City of Fallen Angels by Cassandra Clare: Book 4 in her Mortal Instruments series. I've liked Cassie Clare's writing for a long time, and started TMI after reading book 1 in her other (related) trilogy, The Clockwork Angel (see below). :) You've probably heard of this series, unless you live under a rock.

Recently finished:

The Clockwork Angel
by Cassandra Clare: Recently finished this, then immediately bought it for a friend too. Few people can conjure up amazing male protagonists like Cassie can. And obviously, by the appearance of my own male protagonist (Day), you know I have a thing for white/silver-haired half-Asian boys like her character Jem. :) Dark, funny, steampunk-y, romantic, and full of goodness!

The Child Thief by Brom: I've always loved Peter Pan in every iteration he's ever been in. But man, Peter in THIS story is at his darkest. This is not for teens under 14. Very dark, violent, and with sexual references. But it is so good. Peter! I loved him for his conflicted nature and sense of duty. And, of course, his ever-present mischievous spirit.

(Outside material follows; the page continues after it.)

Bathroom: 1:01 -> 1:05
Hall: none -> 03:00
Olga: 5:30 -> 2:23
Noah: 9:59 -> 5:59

Delirium by Lauren Oliver: My friend Julie had recommended Before I Fall (Oliver's first novel) to me a while back, and it was one of the best recs I've gotten. Now I'm a permanent fan of her breathtaking prose. Delirium is dystopian (so, obvious love points here) and a love story, but it takes place in a future U.S. that sees love as a disease that must be eradicated. 17-yr old Lena is going to get a procedure that "cures" her of love, but before she does, she falls in love with a free-spirited boy named Alex. Great read. First of a trilogy!